Ogou is from Atakpame, Togo, off the West Coast shoulder of 
Africa.  He is president of the cooperative. The former soldier in his 
native country left because the military was coming under attack. He 
escaped a murder attempt, but had to leave behind his wife and six of 
his seven children. He says he has a "passion" for the farm, where he 
grows okra, peppers and melon.
"Farming is something you like or you don't like. If you like it, you
 feel the need to be on the farm all the time," says Ogou, 60. "If I 
could get a shelter on the farm, I would be the happiest guy in 
Phoenix."
For Winnie Aye, who arrived in April, New York City represents something quite different than a bustling city that never sleeps.
In Burma and Malaysia, where she was a social worker, she says, she 
was always tense, fearing she could be arrested at any moment for 
something she'd said or done that the government did not like.
But in New York and especially at Drew Gardens, people smile and seem happy, she says.

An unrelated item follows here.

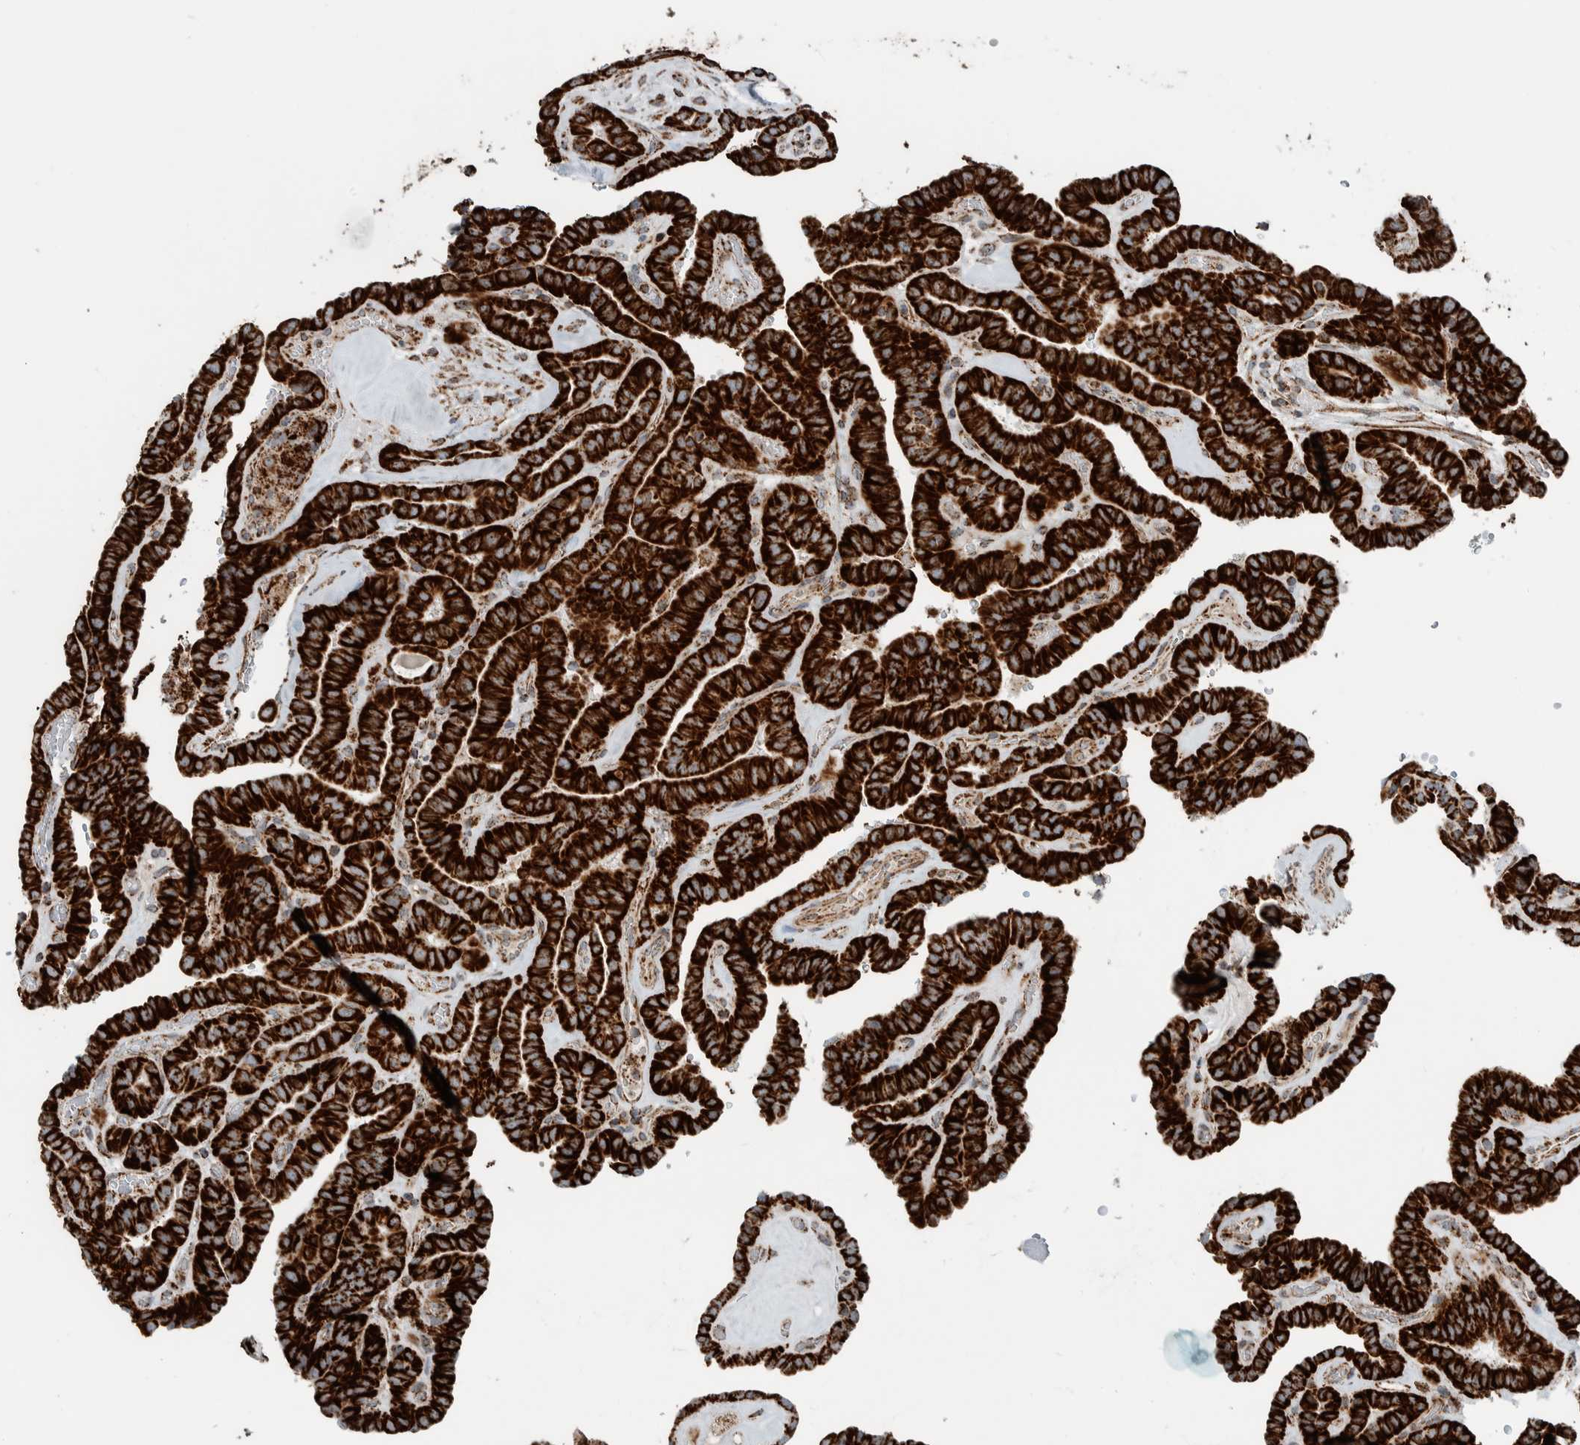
{"staining": {"intensity": "strong", "quantity": ">75%", "location": "cytoplasmic/membranous"}, "tissue": "thyroid cancer", "cell_type": "Tumor cells", "image_type": "cancer", "snomed": [{"axis": "morphology", "description": "Papillary adenocarcinoma, NOS"}, {"axis": "topography", "description": "Thyroid gland"}], "caption": "Protein staining reveals strong cytoplasmic/membranous positivity in approximately >75% of tumor cells in thyroid cancer (papillary adenocarcinoma).", "gene": "CNTROB", "patient": {"sex": "male", "age": 77}}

"I love this IRC farm," Aye says.
Drew Gardens is a 2.5-acre site owned by the city transportation 
department and loaned to the IRC. The lot, intersected by the Bronx 
River, was once a crime-ridden spot that neighbors called "Night of the 
Living Dead"  because of the drug deals that happened there and bodies 
that turned up, Brochet says.
Now, it feels like a peaceful escape. There are carp and swans  in the river. Birds chirp. Everything is green and smells fresh.

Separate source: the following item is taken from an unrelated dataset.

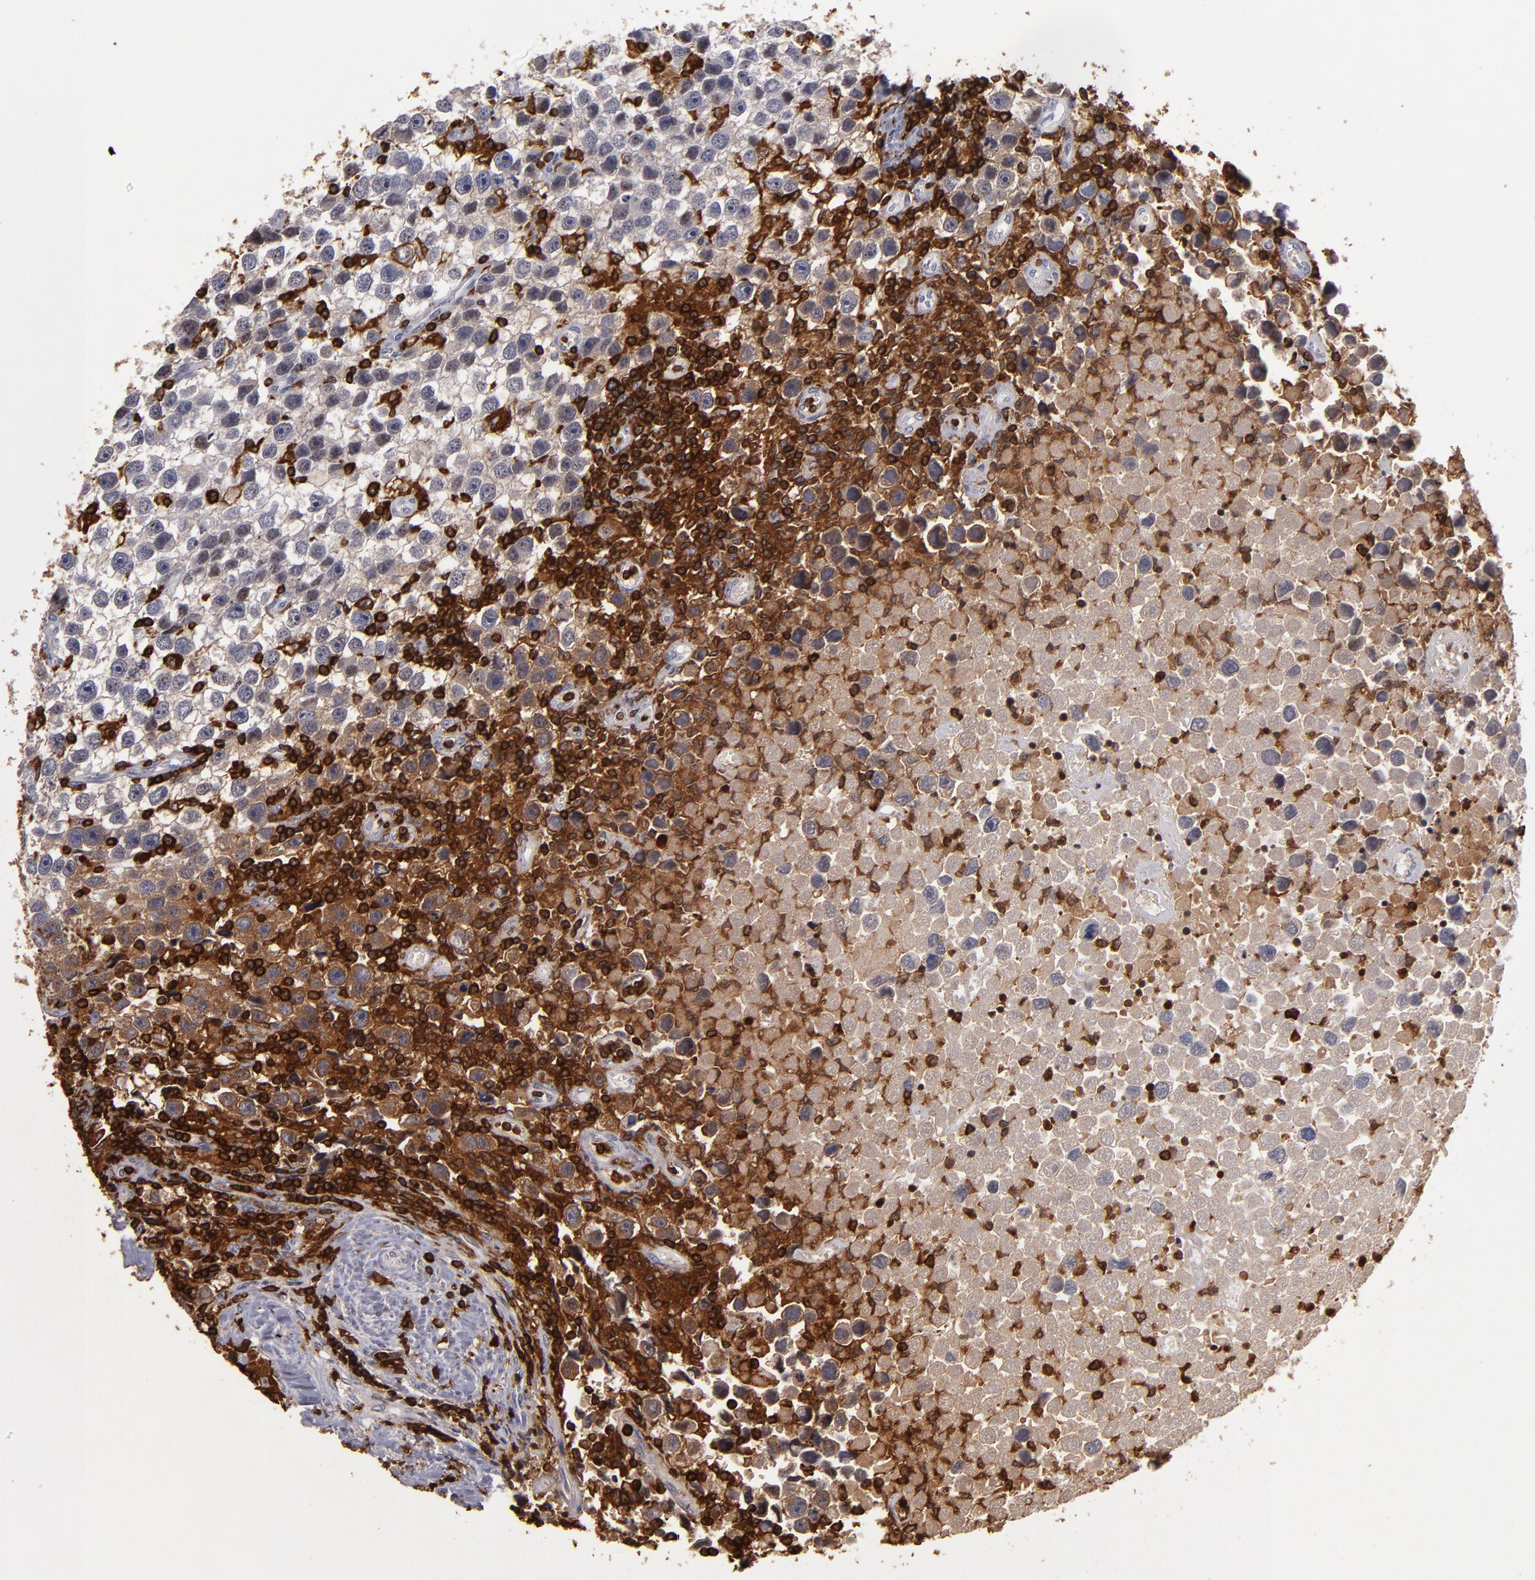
{"staining": {"intensity": "weak", "quantity": "25%-75%", "location": "cytoplasmic/membranous"}, "tissue": "testis cancer", "cell_type": "Tumor cells", "image_type": "cancer", "snomed": [{"axis": "morphology", "description": "Seminoma, NOS"}, {"axis": "topography", "description": "Testis"}], "caption": "DAB immunohistochemical staining of human seminoma (testis) displays weak cytoplasmic/membranous protein staining in approximately 25%-75% of tumor cells.", "gene": "WAS", "patient": {"sex": "male", "age": 43}}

For Ah Lun, 29, Drew Gardens also represents an escape from the 
stress of life. Like Aye, Lun is from Burma by way of Malaysia. In his 
former life, he says, it was impossible to work hard enough to make a 
living.
In Malaysia, he was a respected chef. Here, he has a job making deli 
sandwiches. But the New Roots space in the Bronx is a happy place for 
him, and he recently cooked there with two master chefs at an IRC event.
"Every place is green color and the trees," Lun says. "I like it very much."